Saturday, January 25, 2014

To thrive in sustained intimacy requires learning to provide not what we think someone else wants, or should want, but what actually makes him or her happy.

--- Kathryn Schulz, in her essay What Is It About Middlemarch?, in Vulture, January 13, 2014


Quote in context:
One of the oldest and most universal moral precepts is the Golden Rule: Treat others as you want them to treat you. . . .

It is also, on reflection, a little weird. For a guideline about how to treat others, the Golden Rule is strikingly egocentric. It does not urge us to consult our neighbors about their needs; it asks us only to generalize from ourselves—to imagine, in essence, that everyone’s idea of desirable treatment matches our own. . . .

Middlemarch breaks with this tradition. Morality does not start with the self, Eliot insists; it starts when we set the self aside. “Will not a tiny speck very close to our vision blot out the glory of the world?” she asks. And then: “I know no speck so troublesome as self.” What a killer line, and what a memorable image. We dwell in moral myopia; literally and figuratively, we are too close to ourselves.

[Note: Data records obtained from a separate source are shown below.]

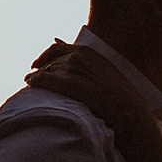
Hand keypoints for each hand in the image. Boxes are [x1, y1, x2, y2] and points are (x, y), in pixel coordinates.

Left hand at [25, 45, 152, 138]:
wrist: (131, 113)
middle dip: (41, 68)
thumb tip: (63, 52)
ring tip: (30, 83)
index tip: (37, 64)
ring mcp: (77, 69)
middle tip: (31, 78)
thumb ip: (87, 65)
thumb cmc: (120, 98)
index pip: (59, 48)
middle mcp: (82, 57)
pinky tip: (32, 85)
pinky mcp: (73, 84)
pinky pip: (47, 79)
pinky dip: (37, 81)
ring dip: (37, 76)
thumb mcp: (106, 74)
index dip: (46, 56)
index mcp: (91, 52)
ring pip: (48, 69)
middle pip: (51, 59)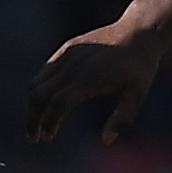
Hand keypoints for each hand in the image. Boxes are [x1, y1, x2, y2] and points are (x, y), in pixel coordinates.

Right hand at [25, 23, 163, 143]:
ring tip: (38, 122)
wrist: (138, 32)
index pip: (57, 104)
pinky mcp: (67, 48)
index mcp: (89, 79)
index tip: (48, 137)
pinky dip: (41, 88)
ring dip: (34, 104)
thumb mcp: (137, 95)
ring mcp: (68, 55)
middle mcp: (73, 66)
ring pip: (37, 82)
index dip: (48, 123)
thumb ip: (122, 119)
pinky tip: (48, 101)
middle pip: (38, 94)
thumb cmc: (139, 68)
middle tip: (34, 137)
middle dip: (32, 118)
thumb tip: (105, 140)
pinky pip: (46, 71)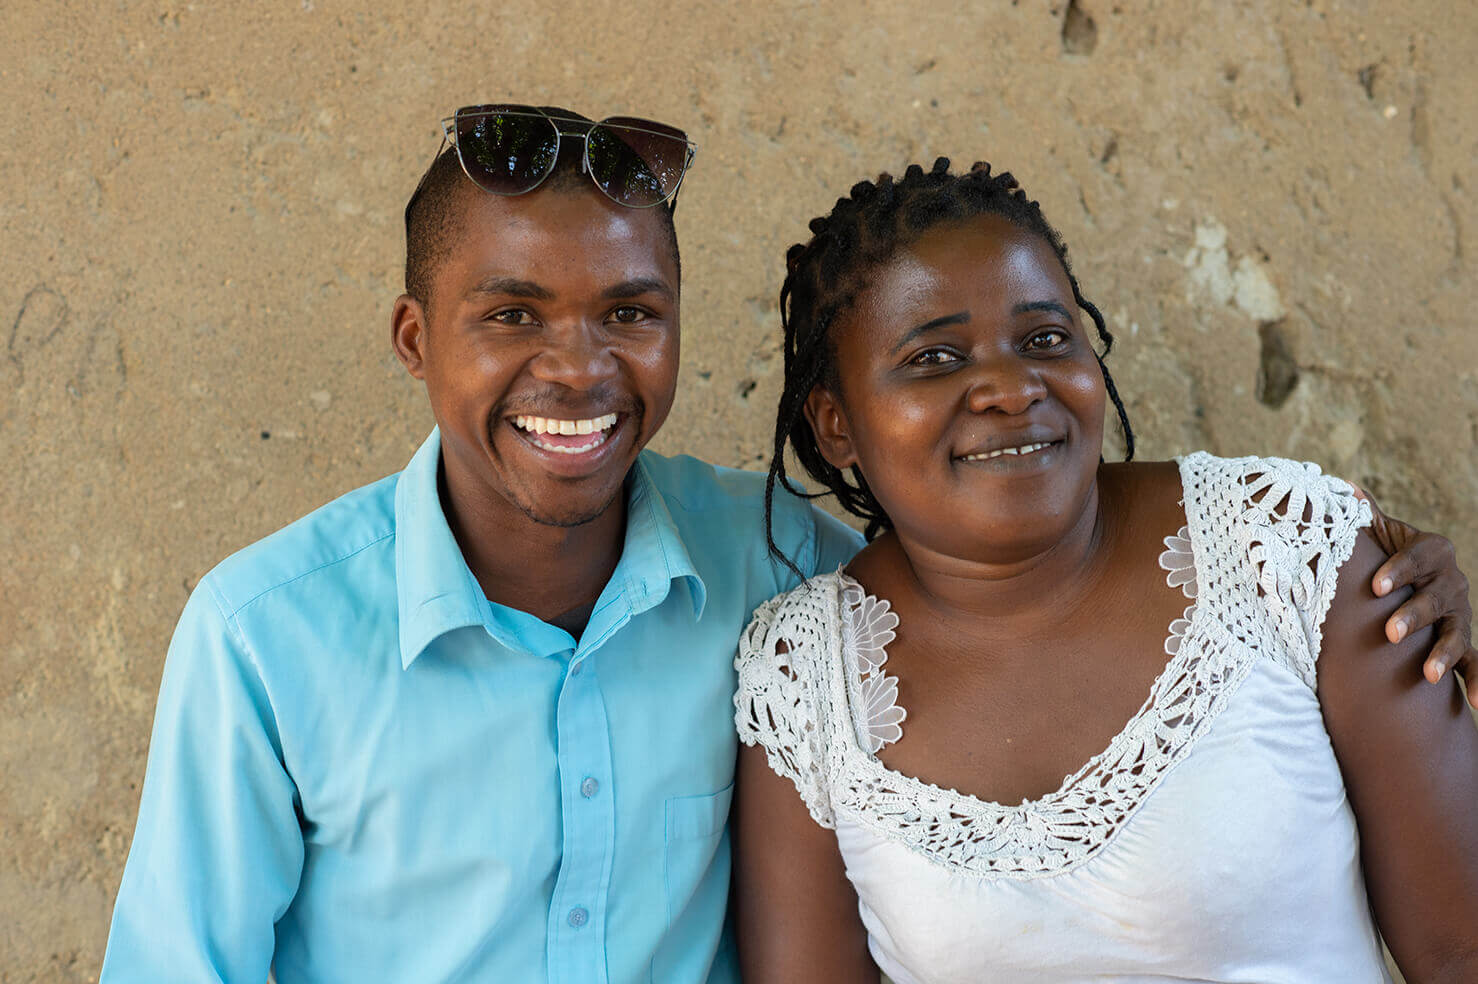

Over and over in Middlemarch, Eliot urges us to refocus. When Rosamond Vincy, arguably the most self-absorbed character in the book, dismisses another woman as “so uninteresting,” the much kinder Mary Garth counters her: “She is interesting to herself, I suppose.” The problem Dorothea faces in her marriage is not how to support her husband, as she yearns to do, nor how to liberate herself from his thin tyrannies, as readers often yearn on her behalf, but how to accept that he has “an equivalent centre of self, whence the light and shadows must always fall with a certain difference.” That self is not like Dorothea’s; no two selves are, not even so-called soul mates. That’s one reason why marriage lies beyond the reach of the Golden Rule: As Dorothea learns to her dismay, other people do not necessarily crave the treatment we expect them to appreciate. To thrive in sustained intimacy requires learning to provide not what we think someone else wants, or should want, but what actually makes him or her happy.